Action item:
Transcribe exactly each line of the entries, from the opening line to the line with "index pip: (241, 176)", with both of those lines included.

Given data:
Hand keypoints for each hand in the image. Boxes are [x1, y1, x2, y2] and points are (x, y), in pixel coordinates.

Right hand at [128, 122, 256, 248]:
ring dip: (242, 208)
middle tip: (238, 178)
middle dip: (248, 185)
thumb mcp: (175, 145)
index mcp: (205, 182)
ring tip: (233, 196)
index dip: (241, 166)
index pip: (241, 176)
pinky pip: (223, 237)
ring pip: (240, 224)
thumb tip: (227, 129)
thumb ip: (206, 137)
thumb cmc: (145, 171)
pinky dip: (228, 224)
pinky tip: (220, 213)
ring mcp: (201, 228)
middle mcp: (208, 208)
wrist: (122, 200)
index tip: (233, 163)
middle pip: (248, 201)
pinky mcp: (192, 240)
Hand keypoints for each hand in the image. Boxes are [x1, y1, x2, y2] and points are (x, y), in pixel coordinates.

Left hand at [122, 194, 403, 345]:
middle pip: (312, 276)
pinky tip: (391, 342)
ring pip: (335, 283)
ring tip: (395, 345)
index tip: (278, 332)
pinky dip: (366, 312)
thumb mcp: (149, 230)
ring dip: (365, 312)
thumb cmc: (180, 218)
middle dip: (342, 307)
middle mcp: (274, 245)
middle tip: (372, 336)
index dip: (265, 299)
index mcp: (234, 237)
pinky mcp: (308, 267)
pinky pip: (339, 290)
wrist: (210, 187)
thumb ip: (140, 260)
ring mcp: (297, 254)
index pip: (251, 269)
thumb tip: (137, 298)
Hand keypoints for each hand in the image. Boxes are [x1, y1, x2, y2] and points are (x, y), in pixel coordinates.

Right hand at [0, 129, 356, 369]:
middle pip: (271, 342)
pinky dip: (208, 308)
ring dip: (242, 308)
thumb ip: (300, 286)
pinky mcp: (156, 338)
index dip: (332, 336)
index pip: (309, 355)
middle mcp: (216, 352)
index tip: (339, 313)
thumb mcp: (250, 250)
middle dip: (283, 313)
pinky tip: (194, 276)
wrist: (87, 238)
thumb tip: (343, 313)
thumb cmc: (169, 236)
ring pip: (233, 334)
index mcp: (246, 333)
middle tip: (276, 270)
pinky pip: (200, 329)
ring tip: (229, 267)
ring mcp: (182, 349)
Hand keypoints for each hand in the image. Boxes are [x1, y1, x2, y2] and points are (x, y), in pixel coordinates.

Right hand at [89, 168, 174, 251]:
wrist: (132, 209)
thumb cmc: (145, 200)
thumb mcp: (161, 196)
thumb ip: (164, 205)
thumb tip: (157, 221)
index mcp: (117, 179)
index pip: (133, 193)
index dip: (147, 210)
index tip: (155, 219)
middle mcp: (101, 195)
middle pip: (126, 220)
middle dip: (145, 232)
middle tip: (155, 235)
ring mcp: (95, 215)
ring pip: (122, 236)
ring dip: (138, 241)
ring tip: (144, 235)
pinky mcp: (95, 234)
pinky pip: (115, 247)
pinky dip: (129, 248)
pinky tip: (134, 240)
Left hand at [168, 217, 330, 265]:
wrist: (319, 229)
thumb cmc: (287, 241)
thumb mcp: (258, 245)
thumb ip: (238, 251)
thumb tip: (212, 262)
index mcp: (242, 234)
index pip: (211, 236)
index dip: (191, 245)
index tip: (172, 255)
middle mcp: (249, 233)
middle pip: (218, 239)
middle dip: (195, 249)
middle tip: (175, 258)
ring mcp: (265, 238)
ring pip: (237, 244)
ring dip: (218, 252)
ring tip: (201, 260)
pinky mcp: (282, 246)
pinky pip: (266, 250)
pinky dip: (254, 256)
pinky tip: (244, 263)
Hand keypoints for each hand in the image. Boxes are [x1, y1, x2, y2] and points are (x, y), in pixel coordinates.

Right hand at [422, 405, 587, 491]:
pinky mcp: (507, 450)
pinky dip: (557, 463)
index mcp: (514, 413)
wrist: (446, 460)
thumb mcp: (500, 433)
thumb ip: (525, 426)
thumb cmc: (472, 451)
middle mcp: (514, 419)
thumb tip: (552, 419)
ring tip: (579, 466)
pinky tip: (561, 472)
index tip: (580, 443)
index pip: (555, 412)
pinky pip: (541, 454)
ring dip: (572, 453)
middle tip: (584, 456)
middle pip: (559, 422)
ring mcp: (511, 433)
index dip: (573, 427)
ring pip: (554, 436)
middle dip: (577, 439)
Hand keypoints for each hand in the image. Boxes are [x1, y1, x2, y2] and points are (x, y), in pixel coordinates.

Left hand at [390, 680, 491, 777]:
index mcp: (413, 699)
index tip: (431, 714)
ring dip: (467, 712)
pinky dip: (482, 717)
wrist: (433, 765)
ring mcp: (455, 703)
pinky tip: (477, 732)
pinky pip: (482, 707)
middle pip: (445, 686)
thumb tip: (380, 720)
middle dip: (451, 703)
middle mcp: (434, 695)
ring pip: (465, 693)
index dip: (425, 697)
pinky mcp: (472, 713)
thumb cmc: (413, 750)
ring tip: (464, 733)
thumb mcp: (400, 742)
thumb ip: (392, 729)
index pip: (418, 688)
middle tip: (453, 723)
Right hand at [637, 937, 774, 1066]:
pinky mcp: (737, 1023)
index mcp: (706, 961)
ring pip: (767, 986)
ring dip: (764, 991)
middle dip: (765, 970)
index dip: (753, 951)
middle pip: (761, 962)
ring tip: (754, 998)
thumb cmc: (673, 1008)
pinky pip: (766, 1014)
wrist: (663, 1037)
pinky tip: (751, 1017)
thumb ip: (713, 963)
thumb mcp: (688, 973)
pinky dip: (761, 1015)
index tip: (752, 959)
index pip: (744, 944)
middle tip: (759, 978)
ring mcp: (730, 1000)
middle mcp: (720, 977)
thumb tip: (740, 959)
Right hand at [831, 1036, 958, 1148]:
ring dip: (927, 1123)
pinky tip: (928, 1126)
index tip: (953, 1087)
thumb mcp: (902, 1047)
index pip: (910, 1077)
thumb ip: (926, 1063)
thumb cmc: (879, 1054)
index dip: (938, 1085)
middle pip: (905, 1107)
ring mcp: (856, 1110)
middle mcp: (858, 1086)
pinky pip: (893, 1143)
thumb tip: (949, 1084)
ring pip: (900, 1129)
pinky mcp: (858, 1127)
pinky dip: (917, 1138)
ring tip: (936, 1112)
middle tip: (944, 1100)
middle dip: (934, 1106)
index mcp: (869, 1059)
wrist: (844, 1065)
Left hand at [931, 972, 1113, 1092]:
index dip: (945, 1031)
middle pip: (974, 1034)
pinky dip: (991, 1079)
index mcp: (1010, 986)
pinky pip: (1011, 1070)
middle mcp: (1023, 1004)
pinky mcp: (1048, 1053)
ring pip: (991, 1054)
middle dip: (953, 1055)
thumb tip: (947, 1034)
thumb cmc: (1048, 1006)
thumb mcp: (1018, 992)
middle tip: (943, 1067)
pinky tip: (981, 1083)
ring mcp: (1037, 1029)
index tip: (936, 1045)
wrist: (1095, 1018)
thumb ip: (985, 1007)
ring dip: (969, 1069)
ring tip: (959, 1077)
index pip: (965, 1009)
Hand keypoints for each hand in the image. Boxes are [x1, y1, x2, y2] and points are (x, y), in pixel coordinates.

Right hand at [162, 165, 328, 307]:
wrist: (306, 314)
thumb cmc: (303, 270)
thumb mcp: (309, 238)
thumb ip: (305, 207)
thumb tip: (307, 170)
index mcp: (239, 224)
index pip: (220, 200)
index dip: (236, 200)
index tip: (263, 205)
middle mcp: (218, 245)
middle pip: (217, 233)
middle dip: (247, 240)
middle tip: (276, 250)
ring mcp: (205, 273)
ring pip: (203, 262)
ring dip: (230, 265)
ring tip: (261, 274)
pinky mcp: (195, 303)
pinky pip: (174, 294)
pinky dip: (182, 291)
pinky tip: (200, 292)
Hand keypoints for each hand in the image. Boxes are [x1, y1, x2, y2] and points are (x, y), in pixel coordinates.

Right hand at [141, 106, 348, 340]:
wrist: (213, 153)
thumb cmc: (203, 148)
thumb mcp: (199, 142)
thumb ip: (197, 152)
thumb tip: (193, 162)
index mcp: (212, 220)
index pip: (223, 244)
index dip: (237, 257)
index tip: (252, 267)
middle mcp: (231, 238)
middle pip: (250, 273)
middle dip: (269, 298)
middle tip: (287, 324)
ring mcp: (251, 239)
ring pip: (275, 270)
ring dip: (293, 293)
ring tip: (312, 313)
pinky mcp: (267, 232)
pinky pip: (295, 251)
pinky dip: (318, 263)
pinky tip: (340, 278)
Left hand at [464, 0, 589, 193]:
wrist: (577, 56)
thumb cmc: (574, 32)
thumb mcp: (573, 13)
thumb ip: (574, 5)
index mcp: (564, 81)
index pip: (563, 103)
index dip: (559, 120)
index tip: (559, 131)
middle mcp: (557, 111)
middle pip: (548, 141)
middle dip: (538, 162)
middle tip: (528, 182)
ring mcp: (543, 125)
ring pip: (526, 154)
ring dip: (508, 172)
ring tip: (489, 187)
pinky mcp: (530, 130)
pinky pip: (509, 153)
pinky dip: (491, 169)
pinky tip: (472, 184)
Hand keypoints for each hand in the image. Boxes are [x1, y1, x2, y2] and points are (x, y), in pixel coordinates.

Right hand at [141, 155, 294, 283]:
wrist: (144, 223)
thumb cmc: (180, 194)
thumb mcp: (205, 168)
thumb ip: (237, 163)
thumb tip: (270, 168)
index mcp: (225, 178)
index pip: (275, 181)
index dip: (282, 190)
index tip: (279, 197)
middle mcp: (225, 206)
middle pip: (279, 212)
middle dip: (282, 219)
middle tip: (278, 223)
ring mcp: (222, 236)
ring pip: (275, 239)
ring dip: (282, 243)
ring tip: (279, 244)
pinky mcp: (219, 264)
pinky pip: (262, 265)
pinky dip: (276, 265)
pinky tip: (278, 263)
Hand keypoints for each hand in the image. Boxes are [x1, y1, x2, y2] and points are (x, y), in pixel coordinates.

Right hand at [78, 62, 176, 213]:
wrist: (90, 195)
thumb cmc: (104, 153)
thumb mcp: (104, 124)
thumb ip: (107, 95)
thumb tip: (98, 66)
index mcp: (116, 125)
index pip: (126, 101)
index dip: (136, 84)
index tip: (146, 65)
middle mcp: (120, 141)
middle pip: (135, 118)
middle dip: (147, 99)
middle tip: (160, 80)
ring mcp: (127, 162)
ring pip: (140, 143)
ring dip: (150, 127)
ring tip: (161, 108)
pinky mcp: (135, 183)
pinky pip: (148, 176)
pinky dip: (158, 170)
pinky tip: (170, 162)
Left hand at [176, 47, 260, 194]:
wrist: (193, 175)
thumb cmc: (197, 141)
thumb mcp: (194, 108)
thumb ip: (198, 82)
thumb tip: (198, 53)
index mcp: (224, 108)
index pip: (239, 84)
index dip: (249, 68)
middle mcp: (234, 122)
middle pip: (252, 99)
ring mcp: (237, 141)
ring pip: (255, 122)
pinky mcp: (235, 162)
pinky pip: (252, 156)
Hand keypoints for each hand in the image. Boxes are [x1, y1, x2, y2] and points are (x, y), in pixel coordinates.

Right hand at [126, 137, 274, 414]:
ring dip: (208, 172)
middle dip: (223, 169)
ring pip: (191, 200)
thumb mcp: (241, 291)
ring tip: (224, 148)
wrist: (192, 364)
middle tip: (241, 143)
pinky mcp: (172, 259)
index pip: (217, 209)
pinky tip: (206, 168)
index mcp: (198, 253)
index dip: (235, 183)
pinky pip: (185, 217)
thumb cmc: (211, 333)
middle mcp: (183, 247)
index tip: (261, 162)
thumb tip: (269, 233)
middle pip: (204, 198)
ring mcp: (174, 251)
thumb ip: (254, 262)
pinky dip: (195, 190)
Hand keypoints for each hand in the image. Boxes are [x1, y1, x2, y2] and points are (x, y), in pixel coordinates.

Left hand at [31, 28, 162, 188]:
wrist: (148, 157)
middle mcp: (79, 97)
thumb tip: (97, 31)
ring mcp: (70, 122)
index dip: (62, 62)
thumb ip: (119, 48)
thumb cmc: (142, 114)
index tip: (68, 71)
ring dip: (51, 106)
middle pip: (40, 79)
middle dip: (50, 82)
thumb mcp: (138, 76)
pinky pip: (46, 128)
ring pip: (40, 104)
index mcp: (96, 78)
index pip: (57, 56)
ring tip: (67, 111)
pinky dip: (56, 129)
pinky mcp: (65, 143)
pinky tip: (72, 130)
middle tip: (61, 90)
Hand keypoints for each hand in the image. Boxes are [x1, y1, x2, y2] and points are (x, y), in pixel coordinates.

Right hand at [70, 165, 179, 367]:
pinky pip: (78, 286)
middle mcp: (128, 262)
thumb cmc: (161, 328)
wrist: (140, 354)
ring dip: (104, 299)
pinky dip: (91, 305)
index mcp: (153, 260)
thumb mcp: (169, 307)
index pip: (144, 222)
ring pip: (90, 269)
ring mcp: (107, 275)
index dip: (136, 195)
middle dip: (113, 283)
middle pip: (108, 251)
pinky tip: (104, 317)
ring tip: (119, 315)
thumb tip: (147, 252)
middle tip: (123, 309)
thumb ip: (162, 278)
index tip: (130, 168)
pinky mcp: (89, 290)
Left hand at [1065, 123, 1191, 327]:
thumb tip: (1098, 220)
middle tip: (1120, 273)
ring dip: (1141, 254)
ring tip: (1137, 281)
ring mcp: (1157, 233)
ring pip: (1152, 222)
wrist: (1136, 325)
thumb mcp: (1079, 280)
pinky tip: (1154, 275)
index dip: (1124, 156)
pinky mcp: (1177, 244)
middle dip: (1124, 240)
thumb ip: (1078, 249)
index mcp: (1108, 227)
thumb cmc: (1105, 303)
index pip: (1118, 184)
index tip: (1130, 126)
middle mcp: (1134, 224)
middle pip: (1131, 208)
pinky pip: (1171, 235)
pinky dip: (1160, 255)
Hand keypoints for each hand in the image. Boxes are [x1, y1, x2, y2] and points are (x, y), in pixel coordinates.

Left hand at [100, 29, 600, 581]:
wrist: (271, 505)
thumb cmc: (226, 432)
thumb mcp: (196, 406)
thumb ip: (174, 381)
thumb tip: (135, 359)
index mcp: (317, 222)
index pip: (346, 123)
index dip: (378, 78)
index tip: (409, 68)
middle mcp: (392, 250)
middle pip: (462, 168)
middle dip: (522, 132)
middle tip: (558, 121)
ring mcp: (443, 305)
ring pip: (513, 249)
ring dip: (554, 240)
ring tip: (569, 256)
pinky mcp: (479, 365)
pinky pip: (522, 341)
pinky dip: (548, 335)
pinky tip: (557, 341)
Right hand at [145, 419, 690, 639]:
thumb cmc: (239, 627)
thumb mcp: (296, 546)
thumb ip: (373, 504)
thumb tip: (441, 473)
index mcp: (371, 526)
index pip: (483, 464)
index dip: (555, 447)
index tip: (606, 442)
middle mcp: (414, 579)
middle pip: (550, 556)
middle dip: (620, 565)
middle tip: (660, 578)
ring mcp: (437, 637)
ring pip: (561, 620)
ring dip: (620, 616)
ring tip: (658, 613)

Written solution:
Hand keypoints for each hand in the image. Boxes are [x1, y1, x2, y2] and points are (x, y), in pixel coordinates.

Right hand at [128, 122, 256, 248]:
ring dip: (242, 208)
middle tip: (238, 178)
middle dip: (248, 185)
thumb mcp: (175, 145)
index mcp: (205, 182)
ring tip: (233, 196)
index dip: (241, 166)
index pip: (241, 176)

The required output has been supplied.